Article: Video Conferencing is Here to Stay. Are You Ready?
For the past 10 or so years, there has been a steady increase in video conferencing, as globally distributed companies shifted from in-person meetings and teleconferences to video meetings. But as we have seen, a crisis like the one we’re currently facing can accelerate the adoption of new technology and drive permanent change in behavior. That certainly seems to be the case with video conferencing.
The question is: Are you ready for it?
For those in IT who are responsible for provisioning and managing video conferencing systems, this moment represents an opportunity to get ahead of the coming wave in video adoption. While people are working from home, IT teams can use this time to focus on the following:
- Operational readiness
- New technology requirements and budgets
- Remote device-management tools
Take care of updates and other operational requirements.
With a majority of the workforce at home, this is a good time to make sure conference room devices and systems are current, including updating software and firmware for your video conferencing devices. Have you enabled new features like auto-framing? Consider making those updates now. You can also use this time to work on provisioning rooms for video conferencing while they are unoccupied.
This is also a good opportunity to look at security policies and systems to protect video meetings (and shared content) from intrusion and uninvited guests.
Plan for more video meetings and budget accordingly.
As business users move rapidly from telephone to video and make videoconferencing their preferred mode of communication, they will also request new hardware tools to support their video requirements. This might mean replacing desktop computers with laptops or upgrading laptops to handle compute-intensive video software. You may decide to shorten the refresh cycle on laptops, for example, to meet this need.
Once users see how unpredictable lighting and noise levels can be in a typical home office, it’s likely they will also ask for webcams, headsets, and other peripherals to improve the videoconferencing experience for themselves and others.
And of course, changes like these can impact IT budgets. For government agencies and organizations whose fiscal year often begins July 1, this is a good time to look at the IT budget and determine if priorities need to be adjusted before stay-at-home orders are lifted. But every business should consider the implications of the fast-moving wave of video adoption and make sure their budgets reflect this reality.
Consider deploying remote application- and device-management tools.
As the number of conference rooms and devices grows in your organization, it becomes increasingly beneficial to employ a remote device-management tool. These applications allow you to easily provision and manage conference rooms, devices, and software. They enable you to deploy product upgrades and bug fixes to make sure systems and rooms are functioning and up to date. They give you visibility into conference room issues in real time so you can resolve problems before they affect a meeting.
And of course, these tasks can be expedited from a remote location, minimizing site visits.
Just as important, a remote device-management tool can provide valuable insights on metrics such as room utilization. This data can be used to improve meeting scheduling and hardware provisioning. To learn more about Logitech’s remote device-management tool for video conferencing, check out Logitech Sync.

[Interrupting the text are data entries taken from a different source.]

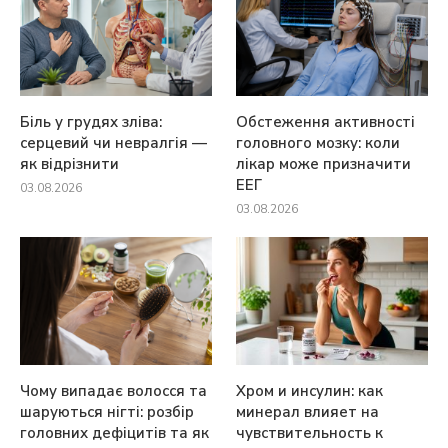
Біль у грудях зліва:
Обстеження активності
серцевий чи невралгія —
головного мозку: коли
як відрізнити
лікар може призначити
ЕЕГ
03.08.2026
03.08.2026
Чому випадає волосся та
Хром и инсулин: как
шаруються нігті: розбір
минерал влияет на
головних дефіцитів та як
чувствительность к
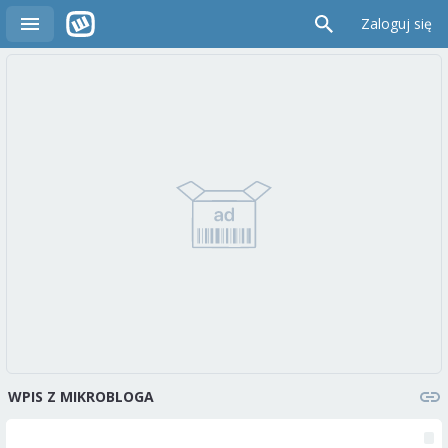
Zaloguj się
WPIS Z MIKROBLOGA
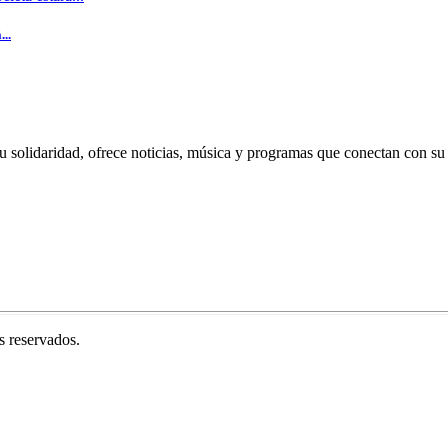
..
u solidaridad, ofrece noticias, música y programas que conectan con su
 reservados.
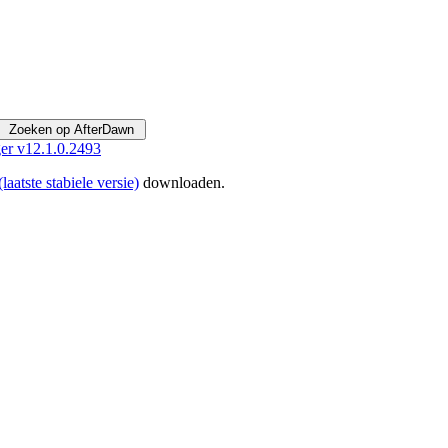
er v12.1.0.2493
laatste stabiele versie)
downloaden.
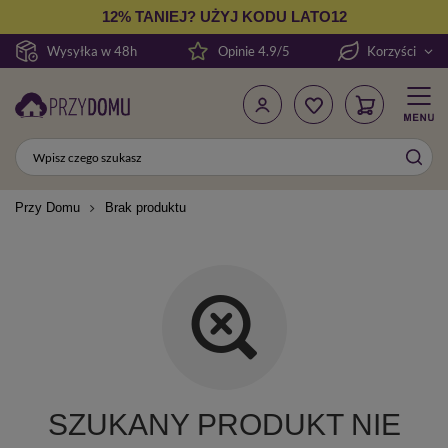
12% TANIEJ? UŻYJ KODU LATO12
Wysyłka w 48h
Opinie 4.9/5
Korzyści
Przy Domu
Brak produktu
SZUKANY PRODUKT NIE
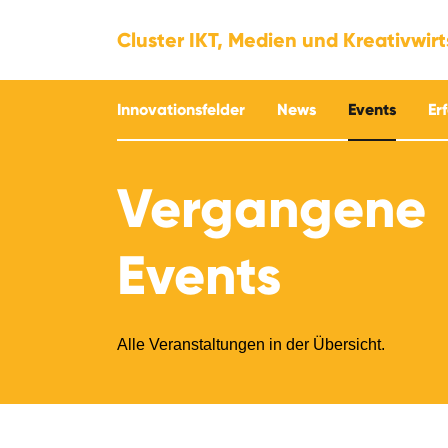
Cluster IKT, Medien und Kreativwir
Innovationsfelder
News
Events
Er
Vergangene
Events
Alle Veranstaltungen in der Übersicht.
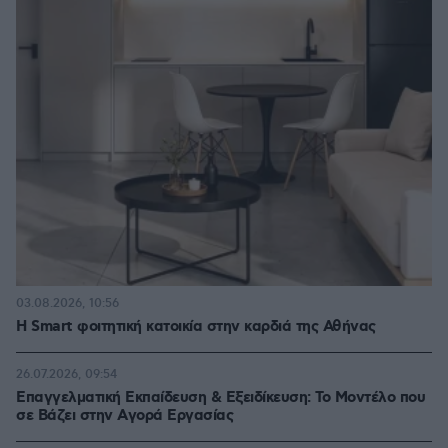
03.08.2026, 10:56
Η Smart φοιτητική κατοικία στην καρδιά της Αθήνας
26.07.2026, 09:54
Επαγγελματική Εκπαίδευση & Εξειδίκευση: Το Mοντέλο που
σε Bάζει στην Aγορά Eργασίας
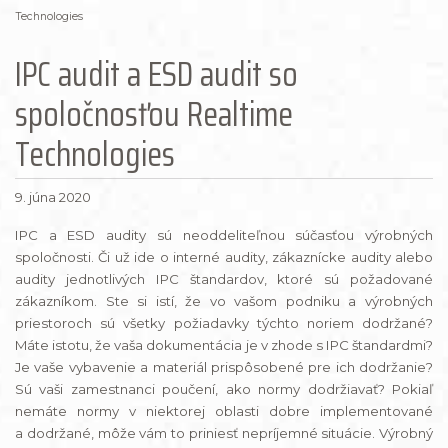
Technologies
IPC audit a ESD audit so
spoločnosťou Realtime
Technologies
9. júna 2020
IPC a ESD audity sú neoddeliteľnou súčasťou výrobných
spoločnosti. Či už ide o interné audity, zákaznícke audity alebo
audity jednotlivých IPC štandardov, ktoré sú požadované
zákazníkom. Ste si istí, že vo vašom podniku a výrobných
priestoroch sú všetky požiadavky týchto noriem dodržané?
Máte istotu, že vaša dokumentácia je v zhode s IPC štandardmi?
Je vaše vybavenie a materiál prispôsobené pre ich dodržanie?
Sú vaši zamestnanci poučení, ako normy dodržiavať? Pokiaľ
nemáte normy v niektorej oblasti dobre implementované
a dodržané, môže vám to priniesť nepríjemné situácie. Výrobný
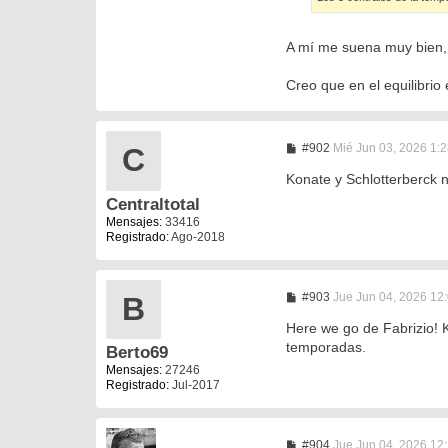
A mí me suena muy bien, 
Creo que en el equilibrio e
M
#902
Mié Jun 03, 2026 1:
C
e
n
Konate y Schlotterberck n
s
Centraltotal
a
j
Mensajes:
33416
e
Registrado:
Ago-2018
M
#903
Jue Jun 04, 2026 12
B
e
n
Here we go de Fabrizio! K
s
temporadas.
Berto69
a
j
Mensajes:
27246
e
Registrado:
Jul-2017
M
#904
Jue Jun 04, 2026 12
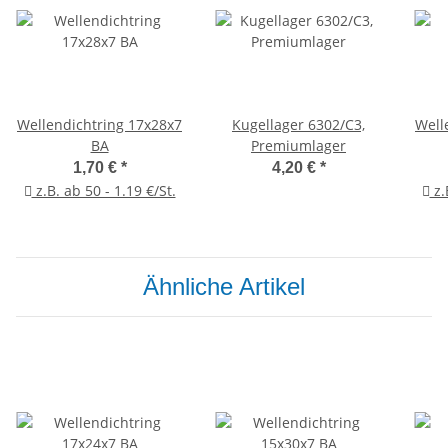
Wellendichtring 17x28x7
Kugellager 6302/C3,
Well
BA
Premiumlager
1,70 €
*
4,20 €
*
z.B. ab 50 - 1.19 €/St.
z.
Ähnliche Artikel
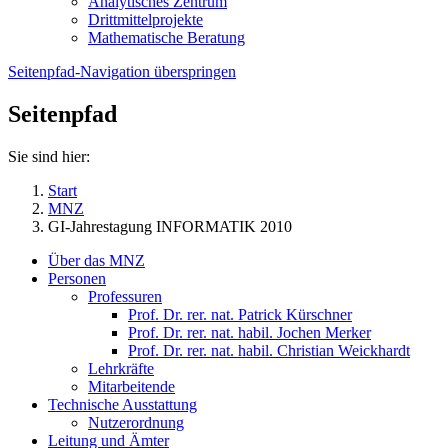
Analytisches Zentrum
Drittmittelprojekte
Mathematische Beratung
Seitenpfad-Navigation überspringen
Seitenpfad
Sie sind hier:
Start
MNZ
GI-Jahrestagung INFORMATIK 2010
Über das MNZ
Personen
Professuren
Prof. Dr. rer. nat. Patrick Kürschner
Prof. Dr. rer. nat. habil. Jochen Merker
Prof. Dr. rer. nat. habil. Christian Weickhardt
Lehrkräfte
Mitarbeitende
Technische Ausstattung
Nutzerordnung
Leitung und Ämter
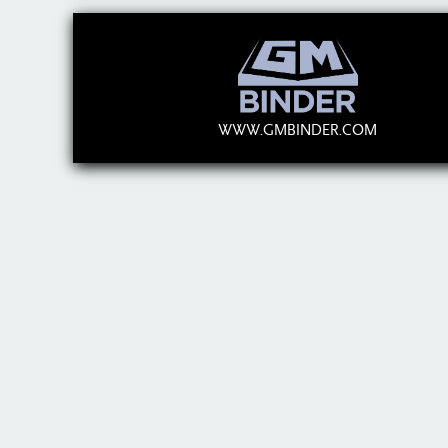
WWW.GMBINDER.COM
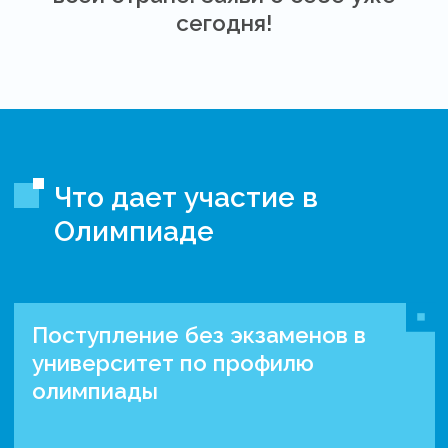
сегодня!
Что дает участие в
Олимпиаде
Поступление без экзаменов в
университет по профилю
олимпиады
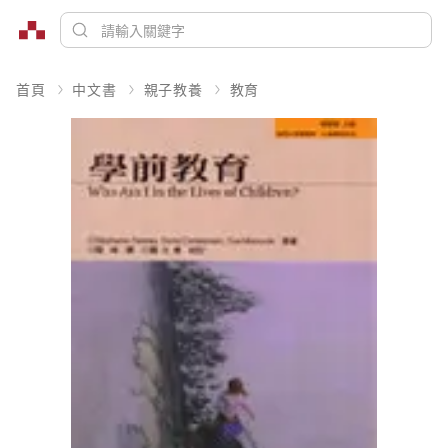
首頁
中文書
親子教養
教育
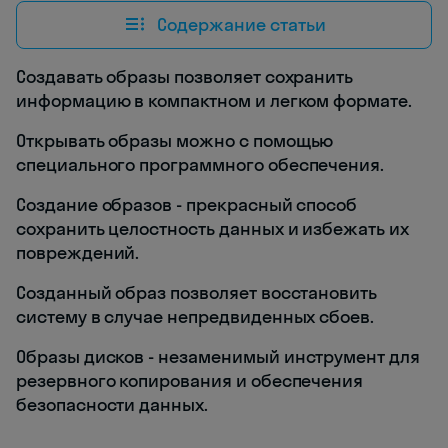
Содержание статьи
Создавать образы позволяет сохранить
информацию в компактном и легком формате.
Открывать образы можно с помощью
специального программного обеспечения.
Создание образов - прекрасный способ
сохранить целостность данных и избежать их
повреждений.
Созданный образ позволяет восстановить
систему в случае непредвиденных сбоев.
Образы дисков - незаменимый инструмент для
резервного копирования и обеспечения
безопасности данных.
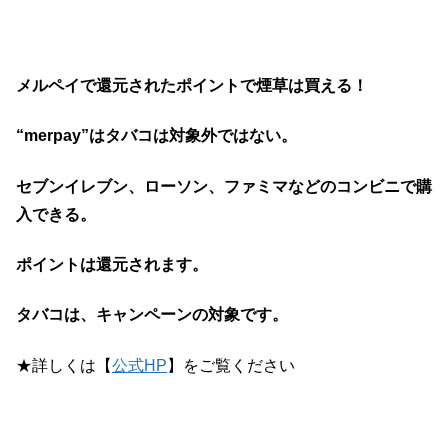
メルペイで還元されたポイントで煙草は買える！
“merpay”はタバコは対象外ではない。
セブンイレブン、ローソン、ファミマなどのコンビニで購
入できる。
ポイントは還元されます。
タバコは、キャンペーンの対象です。
★詳しくは【
公式HP
】をご覧ください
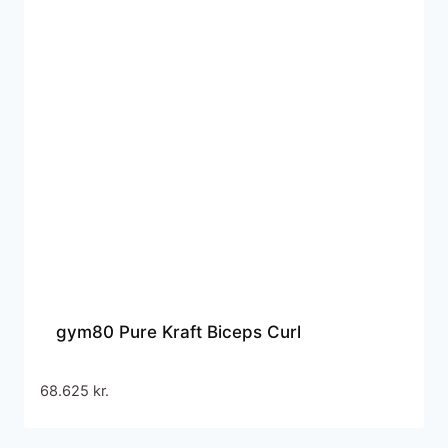
gym80 Pure Kraft Biceps Curl
68.625
kr.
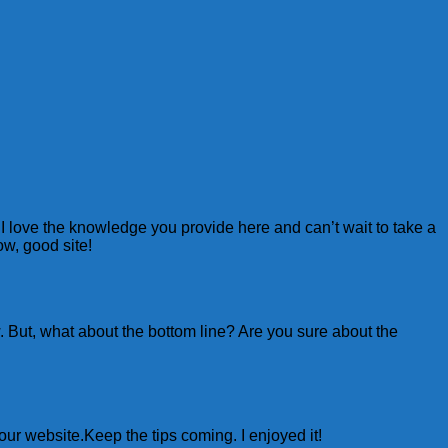
I love the knowledge you provide here and can’t wait to take a
ow, good site!
w. But, what about the bottom line? Are you sure about the
your website.Keep the tips coming. I enjoyed it!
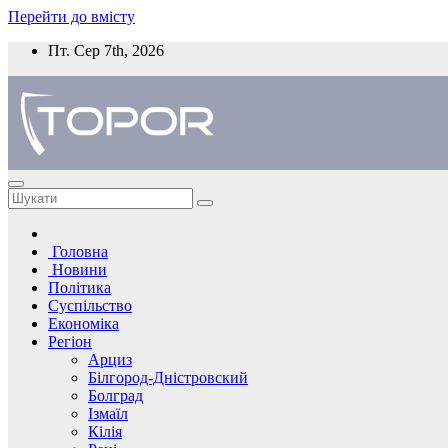
Перейти до вмісту
Пт. Сер 7th, 2026
Головна
Новини
Політика
Суспільство
Економіка
Регіон
Арциз
Білгород-Дністровский
Болград
Ізмаїл
Кілія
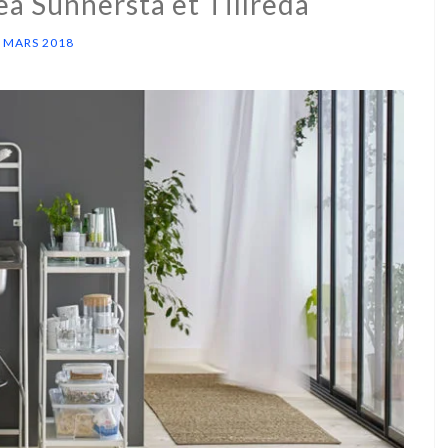
ea Sunnersta et Tillreda
 MARS 2018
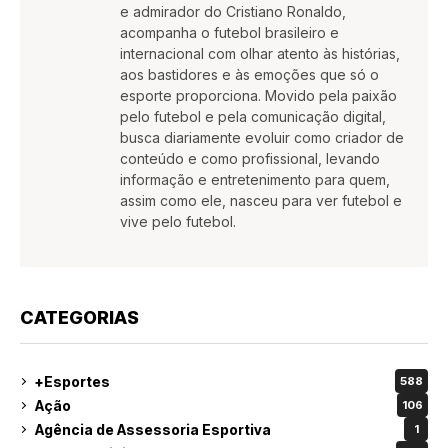
e admirador do Cristiano Ronaldo,
acompanha o futebol brasileiro e
internacional com olhar atento às histórias,
aos bastidores e às emoções que só o
esporte proporciona. Movido pela paixão
pelo futebol e pela comunicação digital,
busca diariamente evoluir como criador de
conteúdo e como profissional, levando
informação e entretenimento para quem,
assim como ele, nasceu para ver futebol e
vive pelo futebol.
CATEGORIAS
+Esportes
588
Ação
106
Agência de Assessoria Esportiva
1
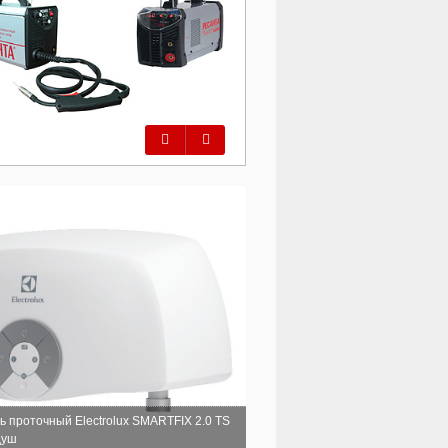
Предыдущий
Следующий
 проточный Electrolux SMARTFIX 2.0 TS
душ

Document your best practices.
A final recommendation is to be sure you are documenting the steps you’re taking to video-enable the business. For many organizations, this move represents an acceleration of existing initiatives. You may need to justify budget requests in light of changing priorities and rapid video adoption. Providing management with visibility into the work you're doing can support your budget needs.
Adapt to an environment that is both temporary and permanent.
There’s no question that recent global events have accelerated trends in working remotely and working from home. While we recognize that current stay-at-home orders will evolve with the changing environment, we should not expect everything to return to the way it was before. It seems clear there will be less business travel, more video conferences, and more remote work.
IT managers would be wise to take a proactive approach to this situation and prepare themselves for an even larger wave of video conferencing and video adoption. Doing so can help meet user needs while minimizing support requests and trouble tickets.